**Activity**
Reproduce the entries that follow exactly, dropping each image.
○ ○ ○ ○ ○ ○ ○
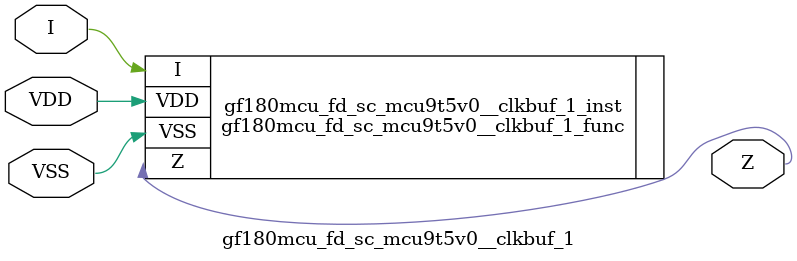
<source format=v>

module gf180mcu_fd_sc_mcu9t5v0__clkbuf_1( I, Z, VDD, VSS );
input I;
inout VDD, VSS;
output Z;

   `ifdef FUNCTIONAL  //  functional //

	gf180mcu_fd_sc_mcu9t5v0__clkbuf_1_func gf180mcu_fd_sc_mcu9t5v0__clkbuf_1_behav_inst(.I(I),.Z(Z),.VDD(VDD),.VSS(VSS));

   `else

	gf180mcu_fd_sc_mcu9t5v0__clkbuf_1_func gf180mcu_fd_sc_mcu9t5v0__clkbuf_1_inst(.I(I),.Z(Z),.VDD(VDD),.VSS(VSS));

	// spec_gates_begin


	// spec_gates_end



   specify

	// specify_block_begin

	// comb arc I --> Z
	 (I => Z) = (1.0,1.0);

	// specify_block_end

   endspecify

   `endif

endmodule

</source>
○ ○ ○ ○ ○ ○ ○
**Answer space**
<source format=v>

module gf180mcu_fd_sc_mcu9t5v0__clkbuf_1( I, Z, VDD, VSS );
input I;
inout VDD, VSS;
output Z;

   `ifdef FUNCTIONAL  //  functional //

	gf180mcu_fd_sc_mcu9t5v0__clkbuf_1_func gf180mcu_fd_sc_mcu9t5v0__clkbuf_1_behav_inst(.I(I),.Z(Z),.VDD(VDD),.VSS(VSS));

   `else

	gf180mcu_fd_sc_mcu9t5v0__clkbuf_1_func gf180mcu_fd_sc_mcu9t5v0__clkbuf_1_inst(.I(I),.Z(Z),.VDD(VDD),.VSS(VSS));

	// spec_gates_begin


	// spec_gates_end



   specify

	// specify_block_begin

	// comb arc I --> Z
	 (I => Z) = (1.0,1.0);

	// specify_block_end

   endspecify

   `endif

endmodule

</source>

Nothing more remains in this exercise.